*Exercise instructions*
As the answer, set down the lines below from the one containing "juliaでニューラルネットの計算がどれだけ早くなるのか実感したいと思います。" through the one containing "julia version 1.5.3", exactly and inclusively, and no others.

*** Supplied records Section Begins ***

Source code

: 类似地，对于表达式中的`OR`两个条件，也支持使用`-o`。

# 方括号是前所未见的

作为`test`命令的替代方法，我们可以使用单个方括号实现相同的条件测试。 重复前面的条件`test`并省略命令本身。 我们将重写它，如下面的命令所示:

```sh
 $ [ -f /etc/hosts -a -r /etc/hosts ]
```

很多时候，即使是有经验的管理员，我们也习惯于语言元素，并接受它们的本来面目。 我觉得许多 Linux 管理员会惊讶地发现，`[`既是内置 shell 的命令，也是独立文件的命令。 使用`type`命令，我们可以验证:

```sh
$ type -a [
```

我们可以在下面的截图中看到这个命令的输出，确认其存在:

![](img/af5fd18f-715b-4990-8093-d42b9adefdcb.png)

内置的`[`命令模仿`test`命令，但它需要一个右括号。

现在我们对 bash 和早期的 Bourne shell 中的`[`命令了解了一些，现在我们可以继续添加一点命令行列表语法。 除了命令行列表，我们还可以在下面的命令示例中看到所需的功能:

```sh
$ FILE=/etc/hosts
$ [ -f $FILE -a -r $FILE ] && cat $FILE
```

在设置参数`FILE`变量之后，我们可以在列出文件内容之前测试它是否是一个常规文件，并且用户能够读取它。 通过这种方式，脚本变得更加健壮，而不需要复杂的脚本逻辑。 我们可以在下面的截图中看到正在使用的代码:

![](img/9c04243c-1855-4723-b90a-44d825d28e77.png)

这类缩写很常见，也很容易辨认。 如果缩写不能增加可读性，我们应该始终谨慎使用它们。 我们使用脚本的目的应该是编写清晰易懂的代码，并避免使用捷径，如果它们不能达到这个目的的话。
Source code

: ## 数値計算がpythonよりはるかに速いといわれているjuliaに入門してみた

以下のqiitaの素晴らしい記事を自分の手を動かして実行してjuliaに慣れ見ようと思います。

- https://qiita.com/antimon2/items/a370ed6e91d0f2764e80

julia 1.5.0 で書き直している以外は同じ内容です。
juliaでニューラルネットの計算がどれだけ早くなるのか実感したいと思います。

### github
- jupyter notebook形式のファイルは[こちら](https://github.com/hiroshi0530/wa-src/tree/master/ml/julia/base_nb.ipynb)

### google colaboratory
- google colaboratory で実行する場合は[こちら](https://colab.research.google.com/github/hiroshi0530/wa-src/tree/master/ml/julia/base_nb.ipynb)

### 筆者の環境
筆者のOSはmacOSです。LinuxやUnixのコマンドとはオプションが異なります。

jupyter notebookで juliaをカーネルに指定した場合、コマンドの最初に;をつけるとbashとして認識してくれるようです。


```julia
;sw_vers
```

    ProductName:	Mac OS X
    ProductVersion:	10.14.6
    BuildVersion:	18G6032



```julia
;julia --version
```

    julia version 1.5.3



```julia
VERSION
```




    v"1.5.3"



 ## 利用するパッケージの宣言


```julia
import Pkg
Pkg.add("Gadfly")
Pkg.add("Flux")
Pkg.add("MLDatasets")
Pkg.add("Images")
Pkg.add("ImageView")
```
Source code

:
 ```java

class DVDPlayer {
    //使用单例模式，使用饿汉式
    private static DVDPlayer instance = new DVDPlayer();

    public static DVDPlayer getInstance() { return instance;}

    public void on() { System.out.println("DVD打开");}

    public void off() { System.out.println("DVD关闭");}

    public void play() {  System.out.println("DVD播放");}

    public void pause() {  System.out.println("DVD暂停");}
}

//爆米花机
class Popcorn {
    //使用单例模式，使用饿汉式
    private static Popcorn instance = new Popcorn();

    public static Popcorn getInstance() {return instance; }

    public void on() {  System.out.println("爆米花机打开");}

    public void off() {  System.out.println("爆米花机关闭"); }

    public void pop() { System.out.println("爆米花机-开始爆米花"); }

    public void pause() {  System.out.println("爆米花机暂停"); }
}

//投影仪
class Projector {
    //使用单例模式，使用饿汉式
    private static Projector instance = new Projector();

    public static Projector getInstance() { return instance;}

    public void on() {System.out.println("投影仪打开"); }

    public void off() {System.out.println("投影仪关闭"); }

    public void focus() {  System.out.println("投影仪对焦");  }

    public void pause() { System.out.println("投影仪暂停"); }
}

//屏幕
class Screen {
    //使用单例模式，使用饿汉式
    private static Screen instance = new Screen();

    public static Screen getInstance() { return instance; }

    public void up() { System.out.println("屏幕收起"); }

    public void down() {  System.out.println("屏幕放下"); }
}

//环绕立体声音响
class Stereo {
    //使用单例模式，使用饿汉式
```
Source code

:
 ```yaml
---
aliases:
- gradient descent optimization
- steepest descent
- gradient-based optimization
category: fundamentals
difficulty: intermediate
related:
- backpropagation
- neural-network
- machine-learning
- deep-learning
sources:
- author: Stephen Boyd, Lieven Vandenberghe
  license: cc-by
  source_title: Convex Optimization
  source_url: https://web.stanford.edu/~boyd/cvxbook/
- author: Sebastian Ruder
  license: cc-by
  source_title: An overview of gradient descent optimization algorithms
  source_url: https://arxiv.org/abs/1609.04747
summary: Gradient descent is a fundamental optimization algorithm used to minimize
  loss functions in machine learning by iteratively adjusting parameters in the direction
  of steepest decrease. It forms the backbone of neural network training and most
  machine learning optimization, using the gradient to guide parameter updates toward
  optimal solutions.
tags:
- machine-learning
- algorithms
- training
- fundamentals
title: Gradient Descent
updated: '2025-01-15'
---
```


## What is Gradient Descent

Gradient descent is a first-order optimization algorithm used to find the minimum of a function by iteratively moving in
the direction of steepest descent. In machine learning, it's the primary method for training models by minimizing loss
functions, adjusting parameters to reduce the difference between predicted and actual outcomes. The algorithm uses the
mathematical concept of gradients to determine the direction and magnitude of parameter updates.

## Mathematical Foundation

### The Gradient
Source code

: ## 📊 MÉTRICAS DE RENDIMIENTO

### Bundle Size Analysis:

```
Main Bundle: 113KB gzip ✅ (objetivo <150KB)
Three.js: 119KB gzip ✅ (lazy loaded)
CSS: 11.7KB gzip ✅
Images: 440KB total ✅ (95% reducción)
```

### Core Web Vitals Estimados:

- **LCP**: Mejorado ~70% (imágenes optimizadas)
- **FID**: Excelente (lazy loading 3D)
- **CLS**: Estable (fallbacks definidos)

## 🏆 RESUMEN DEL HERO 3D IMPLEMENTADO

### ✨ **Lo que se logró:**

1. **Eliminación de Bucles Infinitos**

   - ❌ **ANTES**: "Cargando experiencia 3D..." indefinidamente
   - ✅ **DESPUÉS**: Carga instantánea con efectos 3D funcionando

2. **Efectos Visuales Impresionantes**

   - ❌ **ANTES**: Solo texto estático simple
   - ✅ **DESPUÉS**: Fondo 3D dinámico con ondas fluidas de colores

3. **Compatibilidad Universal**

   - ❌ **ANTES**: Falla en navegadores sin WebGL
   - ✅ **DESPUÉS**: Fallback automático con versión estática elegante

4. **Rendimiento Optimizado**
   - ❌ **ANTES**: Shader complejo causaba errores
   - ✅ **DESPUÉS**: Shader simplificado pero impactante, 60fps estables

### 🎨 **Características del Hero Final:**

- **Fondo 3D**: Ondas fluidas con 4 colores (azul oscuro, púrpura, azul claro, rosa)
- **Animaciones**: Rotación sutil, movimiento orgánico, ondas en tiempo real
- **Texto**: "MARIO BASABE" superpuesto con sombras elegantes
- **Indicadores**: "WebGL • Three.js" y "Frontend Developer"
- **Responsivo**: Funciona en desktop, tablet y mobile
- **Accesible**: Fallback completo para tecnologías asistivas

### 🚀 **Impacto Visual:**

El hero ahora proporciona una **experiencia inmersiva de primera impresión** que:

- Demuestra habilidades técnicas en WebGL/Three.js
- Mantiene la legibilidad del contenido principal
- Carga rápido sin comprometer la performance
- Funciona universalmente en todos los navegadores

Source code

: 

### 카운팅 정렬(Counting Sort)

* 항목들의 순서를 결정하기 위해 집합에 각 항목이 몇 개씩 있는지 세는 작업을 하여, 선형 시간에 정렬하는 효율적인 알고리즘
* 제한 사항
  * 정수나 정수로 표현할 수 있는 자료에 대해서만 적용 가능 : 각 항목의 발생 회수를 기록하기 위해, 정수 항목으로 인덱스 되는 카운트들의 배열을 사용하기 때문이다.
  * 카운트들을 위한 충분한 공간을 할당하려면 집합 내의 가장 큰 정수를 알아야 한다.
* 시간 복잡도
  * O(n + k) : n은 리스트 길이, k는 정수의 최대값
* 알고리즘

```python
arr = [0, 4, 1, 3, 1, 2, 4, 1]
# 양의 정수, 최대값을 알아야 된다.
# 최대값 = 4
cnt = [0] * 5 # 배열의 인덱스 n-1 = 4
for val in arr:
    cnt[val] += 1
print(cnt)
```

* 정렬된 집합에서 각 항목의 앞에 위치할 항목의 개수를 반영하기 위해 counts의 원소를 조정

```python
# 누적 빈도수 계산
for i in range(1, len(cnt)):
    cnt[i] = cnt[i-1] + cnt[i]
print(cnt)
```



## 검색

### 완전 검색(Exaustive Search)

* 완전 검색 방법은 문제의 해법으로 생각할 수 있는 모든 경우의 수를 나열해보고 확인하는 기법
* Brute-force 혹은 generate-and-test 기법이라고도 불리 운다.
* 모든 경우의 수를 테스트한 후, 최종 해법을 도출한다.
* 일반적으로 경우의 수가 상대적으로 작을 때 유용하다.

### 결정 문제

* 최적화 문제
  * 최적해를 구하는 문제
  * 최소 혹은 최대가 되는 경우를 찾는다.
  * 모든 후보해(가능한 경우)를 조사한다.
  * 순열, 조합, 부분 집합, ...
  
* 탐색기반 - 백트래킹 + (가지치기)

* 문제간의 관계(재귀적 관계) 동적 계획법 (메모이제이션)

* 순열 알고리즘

*** Supplied records Section Ends ***

*Response to this task*
juliaでニューラルネットの計算がどれだけ早くなるのか実感したいと思います。

### github
- jupyter notebook形式のファイルは[こちら](https://github.com/hiroshi0530/wa-src/tree/master/ml/julia/base_nb.ipynb)

### google colaboratory
- google colaboratory で実行する場合は[こちら](https://colab.research.google.com/github/hiroshi0530/wa-src/tree/master/ml/julia/base_nb.ipynb)

### 筆者の環境
筆者のOSはmacOSです。LinuxやUnixのコマンドとはオプションが異なります。

jupyter notebookで juliaをカーネルに指定した場合、コマンドの最初に;をつけるとbashとして認識してくれるようです。


```julia
;sw_vers
```

    ProductName:	Mac OS X
    ProductVersion:	10.14.6
    BuildVersion:	18G6032



```julia
;julia --version
```

    julia version 1.5.3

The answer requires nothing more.